- Feed corn FOB Black Sea bids eased to USD 210-218/tonne and asks to USD 214-222/tonne for Dec–Jan, down USD 1-3 in under a week.
- Ongoing attacks on Ukrainian port and energy infrastructure are constraining seaborne exports and weighing on importer demand.
- Corn remains Ukraine’s most actively exported crop, but persistent logistics bottlenecks are keeping price pressure firmly bearish.
Market Update
Ukrainian feed corn prices on an FOB Black Sea basis continued their gradual decline this week, with indicative December–January bids slipping to USD 210-218 per tonne and asks to USD 214-222 per tonne. This represents a USD 1-3 per tonne drop in less than a week, reflecting worsening logistics conditions and softer importer interest.
The downward trend is closely tied to persistent disruptions to Ukraine’s seaborne export operations. Systematic Russian attacks on port and energy infrastructure are generating shipping bottlenecks, delaying loadings, and creating uncertainty around execution. As a result, some buyers remain cautious about committing to Ukrainian-origin corn despite its competitive pricing.
Although corn is currently Ukraine’s most actively exported crop, the volume of trade has not been sufficient to offset the bearish sentiment stemming from these infrastructure issues. Price pressure has been sustained as sellers adapt to reduced bargaining power and factor higher logistics risks into offers.
Price Overview
| Commodity | Delivery Period | Market | Bid Range (USD/tonne FOB) | Ask Range (USD/tonne FOB) | Weekly Change |
|---|---|---|---|---|---|
| Ukrainian Feed Corn | Dec–Jan | Black Sea | 210–218 | 214–222 | -1 to -3 |
Analysis
Bearish. Infrastructure attacks and export disruptions are exerting sustained downward pressure on Ukrainian corn prices, even as export activity remains relatively robust. The USD 1-3 per tonne decline highlights a shift toward weaker seller leverage, with logistics uncertainty forcing more aggressive pricing to attract demand.
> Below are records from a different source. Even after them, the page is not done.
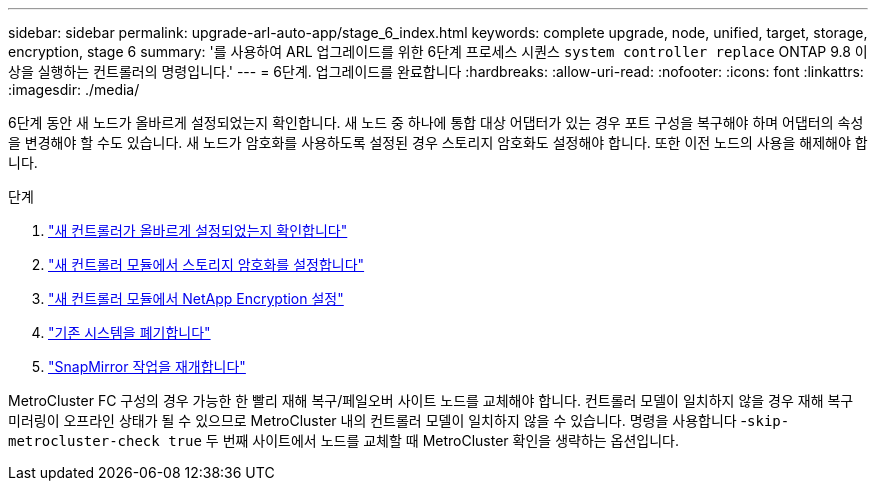 ---
sidebar: sidebar 
permalink: upgrade-arl-auto-app/stage_6_index.html 
keywords: complete upgrade, node, unified, target, storage, encryption, stage 6 
summary: '를 사용하여 ARL 업그레이드를 위한 6단계 프로세스 시퀀스 `system controller replace` ONTAP 9.8 이상을 실행하는 컨트롤러의 명령입니다.' 
---
= 6단계. 업그레이드를 완료합니다
:hardbreaks:
:allow-uri-read: 
:nofooter: 
:icons: font
:linkattrs: 
:imagesdir: ./media/


[role="lead"]
6단계 동안 새 노드가 올바르게 설정되었는지 확인합니다. 새 노드 중 하나에 통합 대상 어댑터가 있는 경우 포트 구성을 복구해야 하며 어댑터의 속성을 변경해야 할 수도 있습니다. 새 노드가 암호화를 사용하도록 설정된 경우 스토리지 암호화도 설정해야 합니다. 또한 이전 노드의 사용을 해제해야 합니다.

.단계
. link:ensure_new_controllers_are_set_up_correctly.html["새 컨트롤러가 올바르게 설정되었는지 확인합니다"]
. link:set_up_storage_encryption_new_module.html["새 컨트롤러 모듈에서 스토리지 암호화를 설정합니다"]
. link:set_up_netapp_volume_encryption_new_module.html["새 컨트롤러 모듈에서 NetApp Encryption 설정"]
. link:decommission_old_system.html["기존 시스템을 폐기합니다"]
. link:resume_snapmirror_operations.html["SnapMirror 작업을 재개합니다"]


MetroCluster FC 구성의 경우 가능한 한 빨리 재해 복구/페일오버 사이트 노드를 교체해야 합니다. 컨트롤러 모델이 일치하지 않을 경우 재해 복구 미러링이 오프라인 상태가 될 수 있으므로 MetroCluster 내의 컨트롤러 모델이 일치하지 않을 수 있습니다. 명령을 사용합니다 -`skip-metrocluster-check true` 두 번째 사이트에서 노드를 교체할 때 MetroCluster 확인을 생략하는 옵션입니다.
For traders, the key variables to watch are the pace of shipping capacity restoration and the reliability of port and energy infrastructure. A meaningful improvement in these areas would be necessary for price stabilization. In the meantime, the growing discount on Ukrainian corn may draw opportunistic buying interest, but execution and delay risks remain elevated and must be priced into any trading strategy.